*** Dataset extract ***

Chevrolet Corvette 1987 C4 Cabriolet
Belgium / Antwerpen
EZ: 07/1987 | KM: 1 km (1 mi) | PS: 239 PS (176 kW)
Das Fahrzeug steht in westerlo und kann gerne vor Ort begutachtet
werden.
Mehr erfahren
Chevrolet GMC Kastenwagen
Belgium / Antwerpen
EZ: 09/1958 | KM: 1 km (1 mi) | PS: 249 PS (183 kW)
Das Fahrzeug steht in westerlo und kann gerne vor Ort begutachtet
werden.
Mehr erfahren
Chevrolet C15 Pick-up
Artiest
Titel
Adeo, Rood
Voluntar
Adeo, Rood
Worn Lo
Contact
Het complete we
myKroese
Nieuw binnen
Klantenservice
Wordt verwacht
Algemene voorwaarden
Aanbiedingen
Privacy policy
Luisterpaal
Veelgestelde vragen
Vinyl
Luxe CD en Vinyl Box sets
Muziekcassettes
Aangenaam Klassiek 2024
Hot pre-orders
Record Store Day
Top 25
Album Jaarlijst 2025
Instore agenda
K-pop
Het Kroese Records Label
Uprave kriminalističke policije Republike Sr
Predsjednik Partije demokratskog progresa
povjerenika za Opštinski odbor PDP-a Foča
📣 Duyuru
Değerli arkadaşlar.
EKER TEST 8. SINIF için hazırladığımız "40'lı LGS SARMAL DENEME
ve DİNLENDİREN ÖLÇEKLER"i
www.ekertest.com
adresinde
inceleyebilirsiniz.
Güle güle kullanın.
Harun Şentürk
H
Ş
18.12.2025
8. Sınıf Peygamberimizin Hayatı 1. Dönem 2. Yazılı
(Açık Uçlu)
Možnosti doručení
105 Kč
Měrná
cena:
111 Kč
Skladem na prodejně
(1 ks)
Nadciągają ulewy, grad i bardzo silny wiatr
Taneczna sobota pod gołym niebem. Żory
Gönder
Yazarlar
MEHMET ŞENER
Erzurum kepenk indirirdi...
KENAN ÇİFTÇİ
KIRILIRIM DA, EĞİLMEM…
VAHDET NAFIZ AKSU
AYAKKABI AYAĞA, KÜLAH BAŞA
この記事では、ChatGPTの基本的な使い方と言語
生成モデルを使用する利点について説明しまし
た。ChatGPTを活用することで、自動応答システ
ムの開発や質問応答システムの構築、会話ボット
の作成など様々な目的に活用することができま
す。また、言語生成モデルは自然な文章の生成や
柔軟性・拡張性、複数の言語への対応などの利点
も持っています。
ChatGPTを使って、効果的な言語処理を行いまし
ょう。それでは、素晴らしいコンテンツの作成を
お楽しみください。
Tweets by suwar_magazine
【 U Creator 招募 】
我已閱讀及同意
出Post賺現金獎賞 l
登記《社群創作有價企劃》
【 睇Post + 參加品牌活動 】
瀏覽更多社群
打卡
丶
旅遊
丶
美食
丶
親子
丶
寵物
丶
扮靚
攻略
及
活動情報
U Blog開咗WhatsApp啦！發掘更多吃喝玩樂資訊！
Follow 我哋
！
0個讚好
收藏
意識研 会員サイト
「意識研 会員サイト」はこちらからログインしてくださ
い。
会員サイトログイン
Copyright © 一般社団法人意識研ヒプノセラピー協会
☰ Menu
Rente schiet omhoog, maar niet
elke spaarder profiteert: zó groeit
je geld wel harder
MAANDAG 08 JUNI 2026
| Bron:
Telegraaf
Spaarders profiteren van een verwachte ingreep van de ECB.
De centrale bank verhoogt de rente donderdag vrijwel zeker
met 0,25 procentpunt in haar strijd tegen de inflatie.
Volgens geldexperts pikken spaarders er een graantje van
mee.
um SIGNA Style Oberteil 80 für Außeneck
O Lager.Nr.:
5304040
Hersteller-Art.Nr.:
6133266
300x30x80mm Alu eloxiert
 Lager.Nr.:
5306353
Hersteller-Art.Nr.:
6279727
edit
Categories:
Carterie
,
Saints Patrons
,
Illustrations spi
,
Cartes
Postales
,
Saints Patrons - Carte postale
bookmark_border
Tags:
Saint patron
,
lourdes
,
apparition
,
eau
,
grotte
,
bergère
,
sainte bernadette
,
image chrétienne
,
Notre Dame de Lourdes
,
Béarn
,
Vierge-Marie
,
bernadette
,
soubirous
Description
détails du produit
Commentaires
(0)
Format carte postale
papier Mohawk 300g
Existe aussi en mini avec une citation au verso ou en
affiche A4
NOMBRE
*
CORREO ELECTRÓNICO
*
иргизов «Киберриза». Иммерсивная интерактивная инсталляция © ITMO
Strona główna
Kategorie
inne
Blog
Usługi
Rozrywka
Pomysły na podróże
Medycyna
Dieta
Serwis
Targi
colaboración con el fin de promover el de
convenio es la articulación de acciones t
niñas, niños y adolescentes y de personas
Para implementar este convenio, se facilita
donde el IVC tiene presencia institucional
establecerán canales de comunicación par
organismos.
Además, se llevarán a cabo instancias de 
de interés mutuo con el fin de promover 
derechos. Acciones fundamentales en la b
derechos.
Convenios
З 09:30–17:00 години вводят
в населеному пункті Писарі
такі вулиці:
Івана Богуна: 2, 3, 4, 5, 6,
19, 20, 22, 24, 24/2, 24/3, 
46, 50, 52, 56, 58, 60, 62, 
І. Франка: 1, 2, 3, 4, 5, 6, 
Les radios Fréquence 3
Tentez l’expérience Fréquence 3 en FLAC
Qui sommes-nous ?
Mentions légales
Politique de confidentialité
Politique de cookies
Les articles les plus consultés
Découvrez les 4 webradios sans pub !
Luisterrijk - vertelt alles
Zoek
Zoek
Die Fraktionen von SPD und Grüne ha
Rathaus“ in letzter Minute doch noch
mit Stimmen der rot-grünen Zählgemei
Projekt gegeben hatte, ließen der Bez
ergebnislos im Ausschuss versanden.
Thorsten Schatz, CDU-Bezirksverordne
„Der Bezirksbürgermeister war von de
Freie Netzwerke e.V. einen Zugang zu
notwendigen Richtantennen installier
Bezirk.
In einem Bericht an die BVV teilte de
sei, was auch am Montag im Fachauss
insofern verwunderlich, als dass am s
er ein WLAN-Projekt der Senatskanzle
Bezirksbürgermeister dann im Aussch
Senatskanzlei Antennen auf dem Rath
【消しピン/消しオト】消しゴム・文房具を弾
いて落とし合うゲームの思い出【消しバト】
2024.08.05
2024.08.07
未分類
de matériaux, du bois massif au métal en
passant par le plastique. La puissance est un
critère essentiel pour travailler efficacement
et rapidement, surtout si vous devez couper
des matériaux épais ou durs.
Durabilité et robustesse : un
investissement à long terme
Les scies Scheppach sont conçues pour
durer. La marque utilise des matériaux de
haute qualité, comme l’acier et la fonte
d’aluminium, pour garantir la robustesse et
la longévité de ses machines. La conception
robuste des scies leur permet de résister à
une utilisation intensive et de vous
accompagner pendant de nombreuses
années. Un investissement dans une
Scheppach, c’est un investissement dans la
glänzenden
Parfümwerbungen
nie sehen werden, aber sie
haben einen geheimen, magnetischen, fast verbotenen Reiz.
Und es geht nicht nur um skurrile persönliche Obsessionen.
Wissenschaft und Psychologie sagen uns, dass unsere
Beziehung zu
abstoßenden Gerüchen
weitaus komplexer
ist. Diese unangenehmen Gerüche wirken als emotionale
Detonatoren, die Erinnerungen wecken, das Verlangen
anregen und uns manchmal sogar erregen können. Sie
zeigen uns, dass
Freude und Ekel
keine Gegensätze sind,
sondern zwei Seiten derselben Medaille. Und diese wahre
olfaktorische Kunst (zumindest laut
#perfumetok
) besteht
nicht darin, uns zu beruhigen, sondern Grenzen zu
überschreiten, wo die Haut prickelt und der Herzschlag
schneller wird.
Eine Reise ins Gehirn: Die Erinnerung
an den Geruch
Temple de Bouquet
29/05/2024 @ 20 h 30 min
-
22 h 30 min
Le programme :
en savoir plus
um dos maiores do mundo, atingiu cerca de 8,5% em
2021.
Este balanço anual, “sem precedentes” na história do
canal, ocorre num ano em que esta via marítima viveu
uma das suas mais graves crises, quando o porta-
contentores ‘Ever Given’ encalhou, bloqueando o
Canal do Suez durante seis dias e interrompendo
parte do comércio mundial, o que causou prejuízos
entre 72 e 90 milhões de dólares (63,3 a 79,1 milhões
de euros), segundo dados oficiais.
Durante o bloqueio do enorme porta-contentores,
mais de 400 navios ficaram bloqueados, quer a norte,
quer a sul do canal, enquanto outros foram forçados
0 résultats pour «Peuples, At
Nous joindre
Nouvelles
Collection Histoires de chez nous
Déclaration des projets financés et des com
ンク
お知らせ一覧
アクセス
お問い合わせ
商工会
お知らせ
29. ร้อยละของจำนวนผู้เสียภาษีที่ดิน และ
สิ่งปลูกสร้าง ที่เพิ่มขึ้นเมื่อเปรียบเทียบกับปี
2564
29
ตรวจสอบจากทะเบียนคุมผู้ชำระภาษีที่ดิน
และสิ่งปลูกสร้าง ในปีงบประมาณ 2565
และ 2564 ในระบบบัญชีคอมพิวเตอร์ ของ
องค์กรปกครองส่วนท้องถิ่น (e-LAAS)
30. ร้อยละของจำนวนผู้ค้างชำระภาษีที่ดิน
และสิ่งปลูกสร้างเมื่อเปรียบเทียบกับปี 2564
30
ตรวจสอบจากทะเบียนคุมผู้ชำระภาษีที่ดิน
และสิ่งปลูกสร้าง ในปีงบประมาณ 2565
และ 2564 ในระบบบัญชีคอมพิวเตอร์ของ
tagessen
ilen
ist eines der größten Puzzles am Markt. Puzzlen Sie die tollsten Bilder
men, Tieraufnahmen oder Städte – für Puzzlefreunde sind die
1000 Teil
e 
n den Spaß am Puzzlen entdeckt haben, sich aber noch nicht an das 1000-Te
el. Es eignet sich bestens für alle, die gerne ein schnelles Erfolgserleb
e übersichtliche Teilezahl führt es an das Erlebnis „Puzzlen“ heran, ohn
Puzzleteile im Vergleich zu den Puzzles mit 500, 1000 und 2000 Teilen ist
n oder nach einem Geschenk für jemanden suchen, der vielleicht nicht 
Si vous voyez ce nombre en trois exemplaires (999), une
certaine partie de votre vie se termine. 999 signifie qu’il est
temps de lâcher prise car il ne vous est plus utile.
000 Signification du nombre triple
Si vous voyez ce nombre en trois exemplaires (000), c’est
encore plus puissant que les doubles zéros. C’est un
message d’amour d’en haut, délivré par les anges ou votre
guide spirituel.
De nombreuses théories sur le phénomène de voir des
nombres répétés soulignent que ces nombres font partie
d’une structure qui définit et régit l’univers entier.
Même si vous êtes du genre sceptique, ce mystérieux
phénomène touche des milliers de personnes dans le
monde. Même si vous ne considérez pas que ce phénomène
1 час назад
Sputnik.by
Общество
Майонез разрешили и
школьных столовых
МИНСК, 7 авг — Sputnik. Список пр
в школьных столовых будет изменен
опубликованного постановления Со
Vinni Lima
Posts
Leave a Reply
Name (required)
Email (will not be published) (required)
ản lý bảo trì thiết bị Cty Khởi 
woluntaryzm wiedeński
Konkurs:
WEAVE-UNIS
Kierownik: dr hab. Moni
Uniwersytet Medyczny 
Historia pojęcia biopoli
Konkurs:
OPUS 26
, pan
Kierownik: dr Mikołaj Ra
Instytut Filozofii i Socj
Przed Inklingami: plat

*** End of Dataset extract ***

Each line above that contains the word "quer" should be returned.

◆ **Finished task**
mais de 400 navios ficaram bloqueados, quer a norte,
quer a sul do canal, enquanto outros foram forçados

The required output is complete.